Os camponeses conseguiram a posse das terras após um ato diante do Palácio do Campo das Princesas, em Recife, no final da década de 1950. Os trabalhadores pressionaram o governador Cid Sampaio, que assinou a desapropriação de Galiléia na sacada do palácio do governo. O protesto foi liderado pelo deputado Francisco Julião.
O nome Ligas Camponesas, ao designar o movimento dos trabalhadores da Sociedade Agrícola e Pecuária de Plantadores de Pernambuco (SAPPP), foi uma tentativa do governo local, na época, para associar os trabalhadores ao Partido Comunista Brasileiro (PCB), que, na década de 1940, manteve a Liga Camponesa da Iputinga, no Recife.
Apesar de ser confundido como um dos fundadores, o então deputado Francisco Julião não fundou as Ligas Camponesas em Vitória de Santo Antão.

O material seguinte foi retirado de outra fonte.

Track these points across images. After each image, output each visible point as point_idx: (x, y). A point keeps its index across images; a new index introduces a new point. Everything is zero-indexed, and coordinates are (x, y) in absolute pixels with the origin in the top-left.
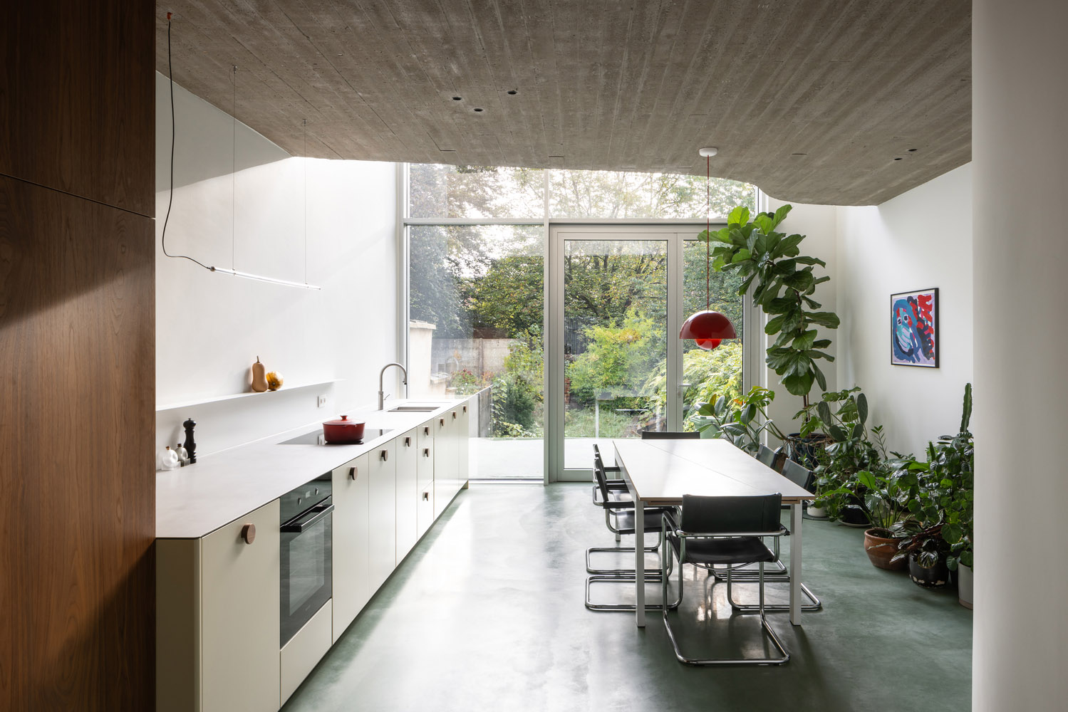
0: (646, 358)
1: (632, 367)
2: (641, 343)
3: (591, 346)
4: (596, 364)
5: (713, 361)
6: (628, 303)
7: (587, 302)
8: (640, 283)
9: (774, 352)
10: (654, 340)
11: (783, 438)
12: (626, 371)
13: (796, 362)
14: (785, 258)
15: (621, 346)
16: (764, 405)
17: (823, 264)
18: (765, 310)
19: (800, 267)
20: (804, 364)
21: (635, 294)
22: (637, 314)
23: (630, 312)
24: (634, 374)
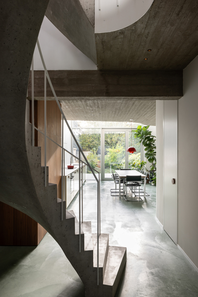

O fato foi reconhecido por ele em vida. O deputado foi advogado da SAPPP e se envolveu com o movimento.
Na gestão do então governador Miguel Arraes (PSB), na década de 1960, uma área foi escolhida para um procedimento de terraplenagem para a construção de uma vila. Na época, um boato noticiava que a ideia era construir um aeroporto para receber armas de Cuba.